◆ **TEXT PROVIDED**
-------------------------

Israeli entrepreneurs will be paid to work in Germany under a new deal

Luke Tress is an editor and a reporter in New York for The Times of Israel.

Israeli and German officials announce the expansion of the EXIST program to Israel in Tel Aviv, June 29 2015. (L to R) Oliver Gunther, President of the University of Potsdam; Brigitte Zypries, Germany’s Parliamentary State Secretary at the Federal Ministry for Economic Affairs and Energy; President of Tel Aviv University Prof. Joseph Klafter. (Rolf Dolek)
Israeli and German officials announce the expansion of the EXIST program to Israel in Tel Aviv, June 29 2015. (L to R) Oliver Gunther, President of the University of Potsdam; Brigitte Zypries, Germany’s Parliamentary State Secretary at the Federal Ministry for Economic Affairs and Energy; President of Tel Aviv University Prof. Joseph Klafter. (Rolf Dolek)

The German government will invest €500,000 annually in Israeli entrepreneurs, starting in the fall of 2015, it was announced Monday.

This will be the first time Germany’s EXIST program, which aims to encourage entrepreneurship in German universities and research institutes, will invest in another country’s start-ups. The program is designed for young people who are finishing their university studies.

Brigitte Zypries, Germany’s parliamentary state secretary at the Federal Ministry for Economic Affairs and Energy, made the announcement at a special event marking the fiftieth anniversary of diplomatic and business relations with Israel.

-------------------------

◆ **EXERCISE MATERIAL**
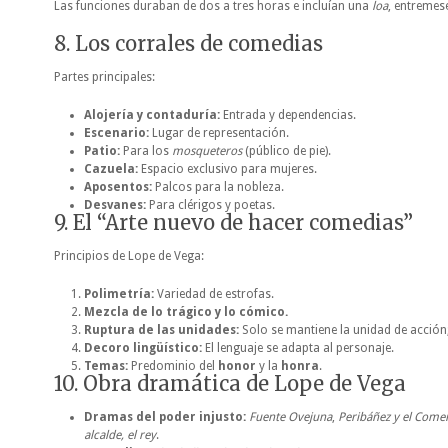
Las funciones duraban de dos a tres horas e incluían una
loa
, entremese
8. Los corrales de comedias
Partes principales:
Alojería y contaduría:
Entrada y dependencias.
Escenario:
Lugar de representación.
Patio:
Para los
mosqueteros
(público de pie).
Cazuela:
Espacio exclusivo para mujeres.
Aposentos:
Palcos para la nobleza.
Desvanes:
Para clérigos y poetas.
9. El “Arte nuevo de hacer comedias”
Principios de Lope de Vega:
Polimetría:
Variedad de estrofas.
Mezcla de lo trágico y lo cómico.
Ruptura de las unidades:
Solo se mantiene la unidad de acción;
Decoro lingüístico:
El lenguaje se adapta al personaje.
Temas:
Predominio del
honor
y la
honra
.
10. Obra dramática de Lope de Vega
Dramas del poder injusto:
Fuente Ovejuna
,
Peribáñez y el Com
alcalde, el rey
.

-------------------------

◆ **THINGS TO DO**
a: Reproduce the article about Germany's EXIST program investing in Israeli entrepreneurs word for word, from its headline to its final sentence.
b: Copy every line of the listing exactly, and omit the picture from your copy.

◆ **PER-TASK ANSWERS**
a:
Israeli entrepreneurs will be paid to work in Germany under a new deal

Luke Tress is an editor and a reporter in New York for The Times of Israel.

Israeli and German officials announce the expansion of the EXIST program to Israel in Tel Aviv, June 29 2015. (L to R) Oliver Gunther, President of the University of Potsdam; Brigitte Zypries, Germany’s Parliamentary State Secretary at the Federal Ministry for Economic Affairs and Energy; President of Tel Aviv University Prof. Joseph Klafter. (Rolf Dolek)
Israeli and German officials announce the expansion of the EXIST program to Israel in Tel Aviv, June 29 2015. (L to R) Oliver Gunther, President of the University of Potsdam; Brigitte Zypries, Germany’s Parliamentary State Secretary at the Federal Ministry for Economic Affairs and Energy; President of Tel Aviv University Prof. Joseph Klafter. (Rolf Dolek)

The German government will invest €500,000 annually in Israeli entrepreneurs, starting in the fall of 2015, it was announced Monday.

This will be the first time Germany’s EXIST program, which aims to encourage entrepreneurship in German universities and research institutes, will invest in another country’s start-ups. The program is designed for young people who are finishing their university studies.

Brigitte Zypries, Germany’s parliamentary state secretary at the Federal Ministry for Economic Affairs and Energy, made the announcement at a special event marking the fiftieth anniversary of diplomatic and business relations with Israel.

b:
Las funciones duraban de dos a tres horas e incluían una
loa
, entremese
8. Los corrales de comedias
Partes principales:
Alojería y contaduría:
Entrada y dependencias.
Escenario:
Lugar de representación.
Patio:
Para los
mosqueteros
(público de pie).
Cazuela:
Espacio exclusivo para mujeres.
Aposentos:
Palcos para la nobleza.
Desvanes:
Para clérigos y poetas.
9. El “Arte nuevo de hacer comedias”
Principios de Lope de Vega:
Polimetría:
Variedad de estrofas.
Mezcla de lo trágico y lo cómico.
Ruptura de las unidades:
Solo se mantiene la unidad de acción;
Decoro lingüístico:
El lenguaje se adapta al personaje.
Temas:
Predominio del
honor
y la
honra
.
10. Obra dramática de Lope de Vega
Dramas del poder injusto:
Fuente Ovejuna
,
Peribáñez y el Com
alcalde, el rey
.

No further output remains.